En fait, moraliser le capitalisme s’avère, en toute rigueur, impossible puisque celui-ci est en lui-même immoral, qu’il se met au service d’une minorité fortunée, instrumentalisant la grande masse des travailleurs, niant leur autonomie. Exiger sa moralisation devrait conduire en réalité à exiger sa suppression, quelle que soit la difficulté de la tâche.

(1) Cf. en particulier Friedrich Hayek, Droit, législation et liberté, Presses universitaires de France (PUF), trois tomes, Paris, 1980-1983.
(2) Op. cit., t. 2, p. 94.
(3) Interrogé sur les conséquences humaines du libéralisme, Hayek a pu dire à propos des victimes éventuelles, « Eh bien, tant pis ! »
 (4) Albin Michel, Paris, 2004, réédité en 2009.
(5) Op. cit., 2e édition, p. 78.
(6) Op. cit., p. 238-239.
(7) Cf. notamment les articles de Christophe Dejours et de Jean-Pierre Durand dans Actuel Marx, n° 39, « Nouvelles aliénations », Paris, mai 2006.

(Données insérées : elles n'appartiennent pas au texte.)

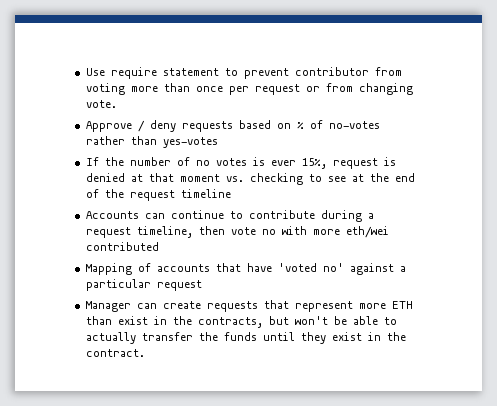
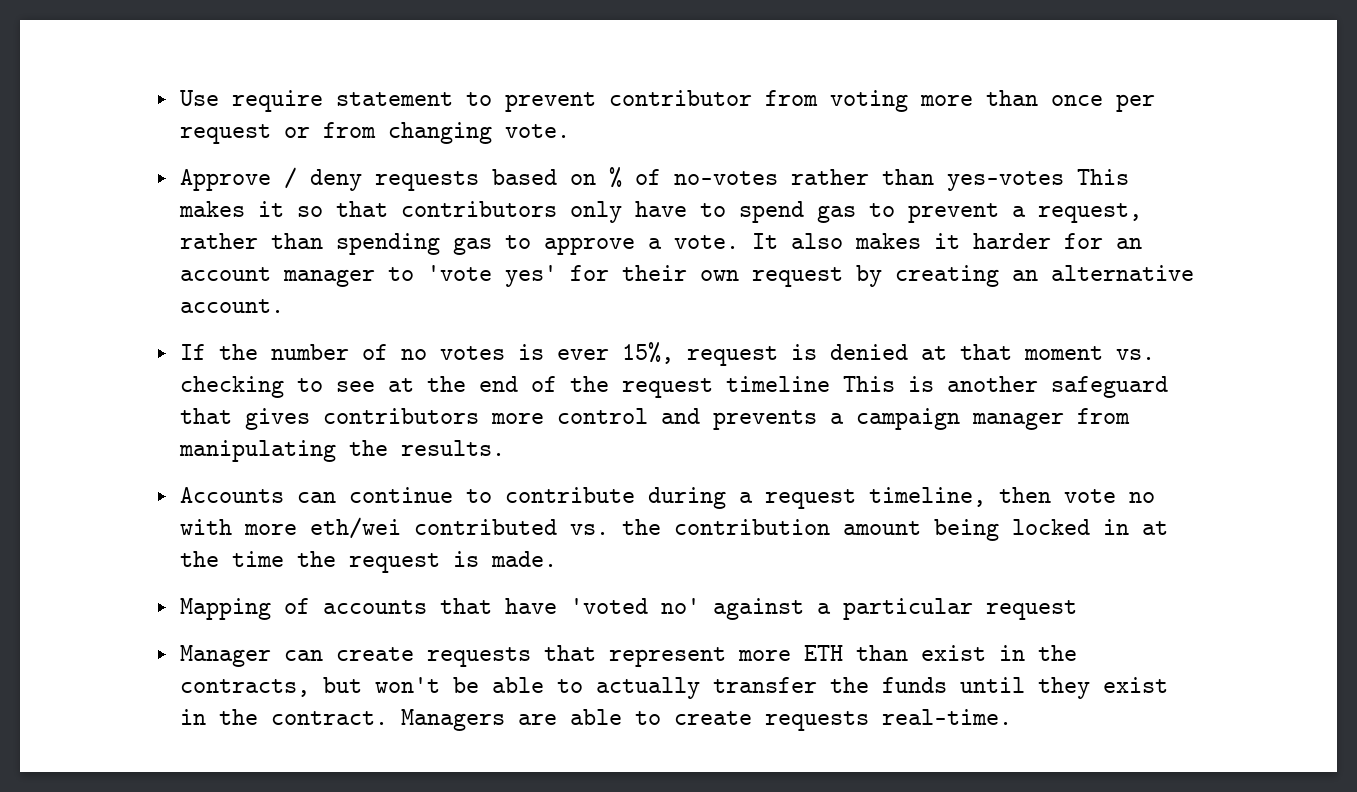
(218, 142) none -> [1076,169,1129,185] [178,201,1142,223] [179,233,1142,255] [179,265,1194,287] [179,299,284,313] This makes it so that contributors only have to spend gas to prevent a request, rather than spending gas to approve a vote. It also makes it harder for an account manager to 'vote yes' for their own request by creating an alternative account.
(231, 193) none -> [842,376,1168,398] [179,408,1130,430] [178,440,505,462] This is another safeguard that gives contributors more control and prevents a campaign manager from manipulating the results.
(159, 246) none -> [569,519,1168,541] [179,551,557,573] vs. the contribution amount being locked in at the time the request is made.
(145, 353) none -> [400,709,1012,731] Managers are able to create requests real-time.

(8) Karl Marx, Contribution à la critique de l’économie politique, Editions sociales, Paris, 1966, p. 151.
(9) Albert. O. Hirschman, L’Economie comme science morale et politique, Gallimard-Seuil, Paris, 1984, p. 109.
(10) Chez Marx, passé la période de jeunesse, cette intrication n’a pas été théorisée : c’est une lacune de son œuvre.
(11) Dans mon vocabulaire, l’éthique ne concerne que la vie individuelle et peut se présenter sous la forme d’une sagesse, conseillée mais facultative.